The typical SEC team’s non-conference schedule these days involves one marquee opponent in a neutral location followed by three cupcakes, one of whom plays in mid-November. Then, the league’s best teams in opposing divisions barely play each other. Georgia, South Carolina, and Florida are the exception of SEC schools who balance this with another Power 5, in-state opponent.

Let OSU develop different regional rivalries. That will be tough, of course, as Arkansas is a soon-to-be SEC conference opponent of the Sooners (and the Razorbacks aren’t that good, anyway), Tulsa is about as far behind OSU as the Cowboys are to the Sooners, and several Dallas-based schools don’t really move the needle as far as fan base excitement.
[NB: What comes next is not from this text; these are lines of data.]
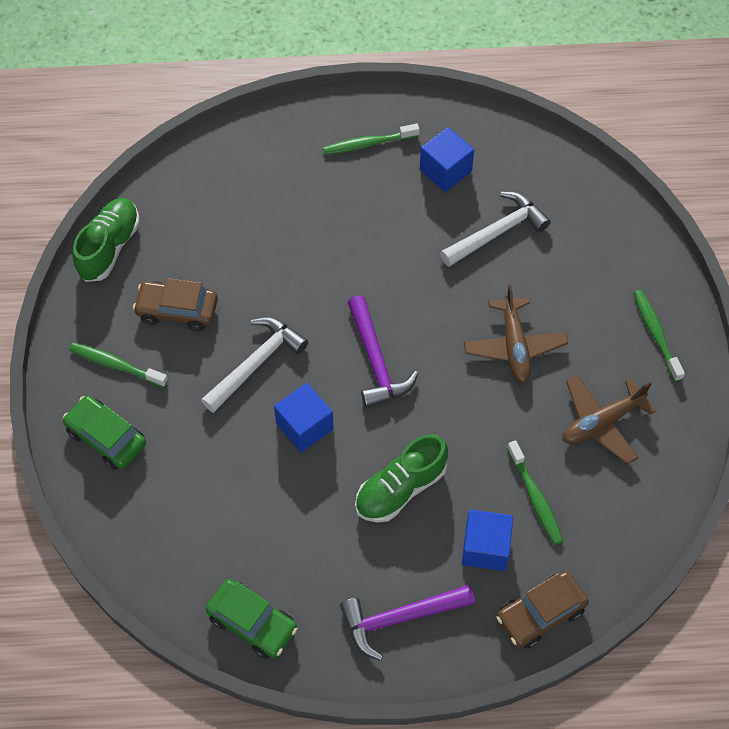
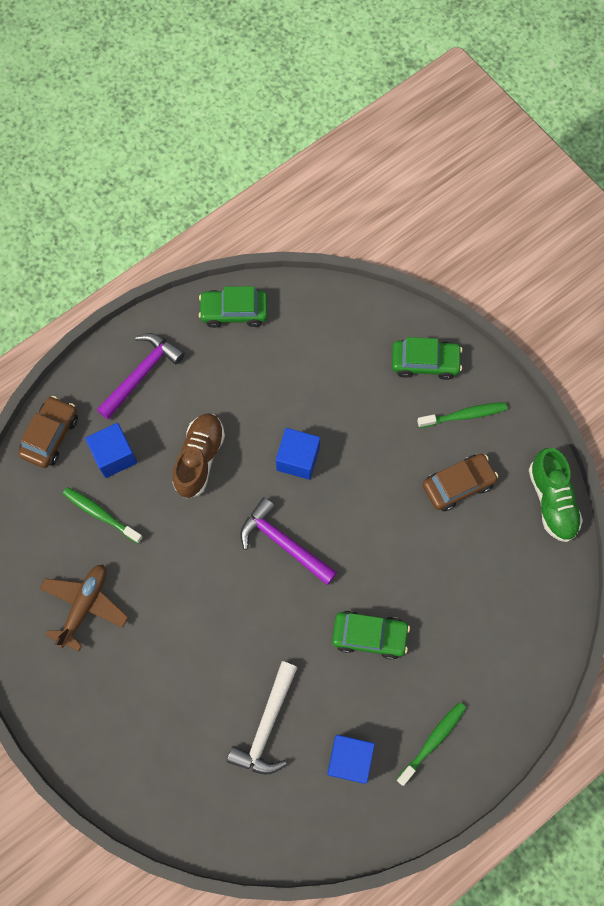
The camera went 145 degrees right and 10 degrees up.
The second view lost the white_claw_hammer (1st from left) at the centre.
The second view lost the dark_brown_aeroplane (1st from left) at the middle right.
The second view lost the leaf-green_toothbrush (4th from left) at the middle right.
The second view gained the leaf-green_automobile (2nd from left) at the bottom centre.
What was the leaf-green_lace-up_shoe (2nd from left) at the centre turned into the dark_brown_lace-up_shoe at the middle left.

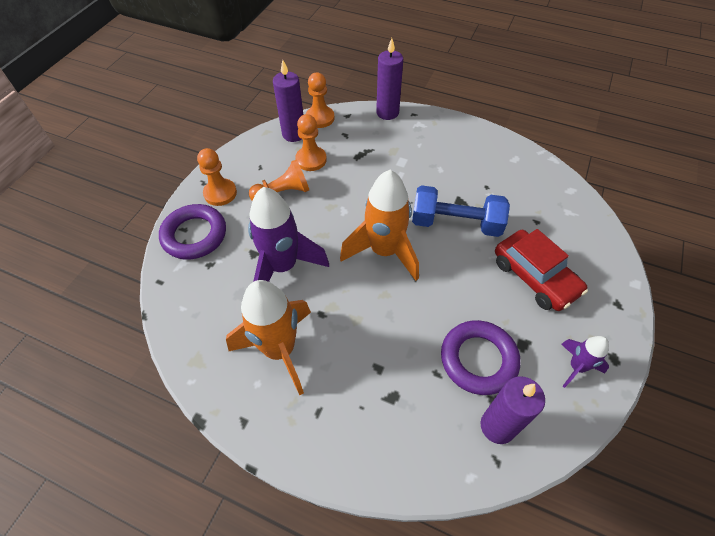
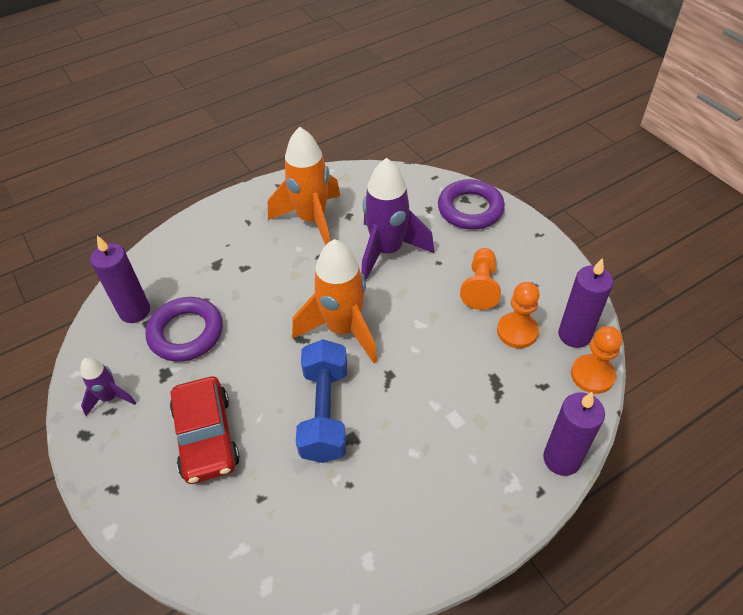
The camera went 125 degrees right and 5 degrees down.
The second view lost the orange_chess_pawn (1st from left) at the top left.
The royal_blue_hand_weight at the centre ended up facing another way, 45 degrees counterclockwise from before.
The crimson_automobile at the middle right ended up facing another way, 105 degrees counterclockwise from before.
Perhaps the question for OSU’s biggest post-Bedlam rivals provides a compelling enough reason to keep the Big 12 together: teams like Texas Tech and Kansas State, against whom the Cowboys already play each season.

The departure of OU from the Big 12 could turn into a bad breakup with OSU, considering the grant of media rights that lasts until 2025 and the absurdity of now imagining the Sooners playing that entire time period out in the Big 12. Cue the soon-to-come legal battles and the ensuing war for public opinion in the state of Oklahoma.

Let the ex move on to the supposed glamour (and real revenue increases) of the SEC, and let’s let OSU forge an independent path ahead on its own. It was OU’s choice to associate with a different league, and OSU shouldn’t feel obligated to continue the rivalry on the Sooners’ terms.